* Passage
——————

2024-05-19 07:45:27
Bistate Battle Over Congestion Pricing Escalates With New Lawsuit - Democratic Voice USA
Bistate Battle Over Congestion Pricing Escalates With New Lawsuit

Good morning. It’s Thursday. We’ll find out about a second lawsuit from New Jersey challenging New York’s congestion-pricing plan. We’ll also look at a wristwatch that belonged to Andy Warhol, who said everyone would be famous for 15 minutes.

A new lawsuit from New Jersey signaled an escalation in the cross-border fight over New York’s congestion-pricing plan, which would generate money for mass transit with tolls on drivers entering Manhattan below 60th Street.

Suburbanites complain that congestion pricing would cause more traffic on their roads and more pollution in their communities. Gov. Philip D. Murphy of New Jersey sued the federal government last summer to block the plan, saying it would create unfair financial and environmental burdens for his state’s residents.

On Wednesday, Mark Sokolich, the mayor of Fort Lee, N.J., announced another lawsuit challenging congestion pricing as an environmental threat.

Sokolich, who was joined by other northern New Jersey officials, including Representative Josh Gottheimer, a fellow Democrat, said that more vehicles would go through Fort Lee on the way to the George Washington Bridge once congestion pricing took effect, because drivers would avoid Midtown Manhattan and the new tolls.

The lawsuit, a potential class-action proceeding with Sokolich and a Fort Lee resident who has asthma as plaintiffs, asserts that congestion pricing would increase pollutants like nitrogen oxides and carbon monoxide in Fort Lee.

The Metropolitan Transportation Authority, which oversees mass transit in New York and is counting on congestion pricing for $1 billion a year in new revenue, had hoped to start collecting the money next spring. Janno Lieber, the authority’s chairman and chief executive, said last week that Murphy’s lawsuit to block congestion pricing threatened much-needed work.

——————

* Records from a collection
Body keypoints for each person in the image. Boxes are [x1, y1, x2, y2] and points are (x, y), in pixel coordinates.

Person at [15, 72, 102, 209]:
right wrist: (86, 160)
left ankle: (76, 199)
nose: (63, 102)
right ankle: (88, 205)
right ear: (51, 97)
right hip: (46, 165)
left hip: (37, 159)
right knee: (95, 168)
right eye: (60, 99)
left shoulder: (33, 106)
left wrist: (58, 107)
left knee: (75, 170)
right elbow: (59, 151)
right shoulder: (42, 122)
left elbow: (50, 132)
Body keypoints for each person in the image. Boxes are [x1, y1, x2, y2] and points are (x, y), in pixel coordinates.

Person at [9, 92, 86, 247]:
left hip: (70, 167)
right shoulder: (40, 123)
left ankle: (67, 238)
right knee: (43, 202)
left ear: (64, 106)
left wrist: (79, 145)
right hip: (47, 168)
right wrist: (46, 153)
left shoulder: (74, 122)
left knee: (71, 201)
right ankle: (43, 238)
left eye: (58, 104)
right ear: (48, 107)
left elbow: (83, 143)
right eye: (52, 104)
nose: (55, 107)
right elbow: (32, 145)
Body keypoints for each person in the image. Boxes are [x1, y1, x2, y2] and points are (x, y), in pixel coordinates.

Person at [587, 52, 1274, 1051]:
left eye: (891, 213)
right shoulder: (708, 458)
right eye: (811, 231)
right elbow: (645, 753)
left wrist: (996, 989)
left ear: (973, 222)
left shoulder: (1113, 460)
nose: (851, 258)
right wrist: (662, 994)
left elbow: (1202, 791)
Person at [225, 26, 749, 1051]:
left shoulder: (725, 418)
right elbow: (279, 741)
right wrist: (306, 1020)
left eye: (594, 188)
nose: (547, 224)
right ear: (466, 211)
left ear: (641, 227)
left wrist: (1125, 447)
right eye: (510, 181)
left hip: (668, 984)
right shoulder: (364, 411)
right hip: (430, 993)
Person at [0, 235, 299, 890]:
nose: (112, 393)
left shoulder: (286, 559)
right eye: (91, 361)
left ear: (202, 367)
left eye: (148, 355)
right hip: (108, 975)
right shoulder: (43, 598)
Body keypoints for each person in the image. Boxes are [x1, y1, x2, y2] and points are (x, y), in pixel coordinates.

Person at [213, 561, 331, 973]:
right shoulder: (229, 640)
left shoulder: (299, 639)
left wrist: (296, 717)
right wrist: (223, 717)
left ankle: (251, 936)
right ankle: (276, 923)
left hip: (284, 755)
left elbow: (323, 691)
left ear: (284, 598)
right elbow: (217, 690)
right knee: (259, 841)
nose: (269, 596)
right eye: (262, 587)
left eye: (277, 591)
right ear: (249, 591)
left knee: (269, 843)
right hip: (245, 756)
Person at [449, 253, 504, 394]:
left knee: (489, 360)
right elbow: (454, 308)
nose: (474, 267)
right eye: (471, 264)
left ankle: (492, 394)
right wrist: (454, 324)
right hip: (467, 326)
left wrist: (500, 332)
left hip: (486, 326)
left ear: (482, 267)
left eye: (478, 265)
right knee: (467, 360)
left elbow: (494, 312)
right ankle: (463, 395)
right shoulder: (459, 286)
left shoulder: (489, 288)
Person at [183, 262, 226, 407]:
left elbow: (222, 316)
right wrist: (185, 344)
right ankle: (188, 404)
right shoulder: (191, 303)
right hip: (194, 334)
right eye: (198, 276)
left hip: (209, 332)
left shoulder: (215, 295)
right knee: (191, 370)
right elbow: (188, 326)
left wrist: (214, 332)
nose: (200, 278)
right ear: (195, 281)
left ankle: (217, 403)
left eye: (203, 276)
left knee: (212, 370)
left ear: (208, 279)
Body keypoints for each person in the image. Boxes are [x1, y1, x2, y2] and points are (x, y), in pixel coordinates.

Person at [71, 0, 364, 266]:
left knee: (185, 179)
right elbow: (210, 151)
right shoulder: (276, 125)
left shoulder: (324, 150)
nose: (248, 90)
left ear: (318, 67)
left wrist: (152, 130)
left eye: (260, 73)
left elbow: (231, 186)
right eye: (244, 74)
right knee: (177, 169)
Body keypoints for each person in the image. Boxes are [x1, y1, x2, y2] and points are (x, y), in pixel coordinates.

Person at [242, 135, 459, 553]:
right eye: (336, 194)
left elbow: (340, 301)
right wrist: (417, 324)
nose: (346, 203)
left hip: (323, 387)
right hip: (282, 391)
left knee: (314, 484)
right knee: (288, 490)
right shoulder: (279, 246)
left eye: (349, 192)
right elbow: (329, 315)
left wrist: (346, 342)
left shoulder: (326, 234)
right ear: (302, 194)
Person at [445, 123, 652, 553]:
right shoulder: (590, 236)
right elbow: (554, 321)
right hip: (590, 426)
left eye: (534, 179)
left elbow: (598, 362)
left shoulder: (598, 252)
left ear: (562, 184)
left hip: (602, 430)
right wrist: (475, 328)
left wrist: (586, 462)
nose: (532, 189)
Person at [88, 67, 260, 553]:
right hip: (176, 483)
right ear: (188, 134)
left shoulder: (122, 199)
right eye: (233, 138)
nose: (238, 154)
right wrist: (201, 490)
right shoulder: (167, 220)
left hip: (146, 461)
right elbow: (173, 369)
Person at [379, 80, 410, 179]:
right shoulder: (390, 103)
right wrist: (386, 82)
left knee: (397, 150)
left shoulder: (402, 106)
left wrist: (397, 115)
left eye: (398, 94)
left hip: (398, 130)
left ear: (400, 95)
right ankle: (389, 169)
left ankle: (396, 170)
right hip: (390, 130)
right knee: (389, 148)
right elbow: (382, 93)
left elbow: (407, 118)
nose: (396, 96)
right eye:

——————

Rewrite the congestion-pricing article, starting with "Sokolich, who was" and going on through "in Fort Lee.", swapping "nitrogen oxides" for "sulfur dioxide".

Sokolich, who was joined by other northern New Jersey officials, including Representative Josh Gottheimer, a fellow Democrat, said that more vehicles would go through Fort Lee on the way to the George Washington Bridge once congestion pricing took effect, because drivers would avoid Midtown Manhattan and the new tolls.

The lawsuit, a potential class-action proceeding with Sokolich and a Fort Lee resident who has asthma as plaintiffs, asserts that congestion pricing would increase pollutants like sulfur dioxide and carbon monoxide in Fort Lee.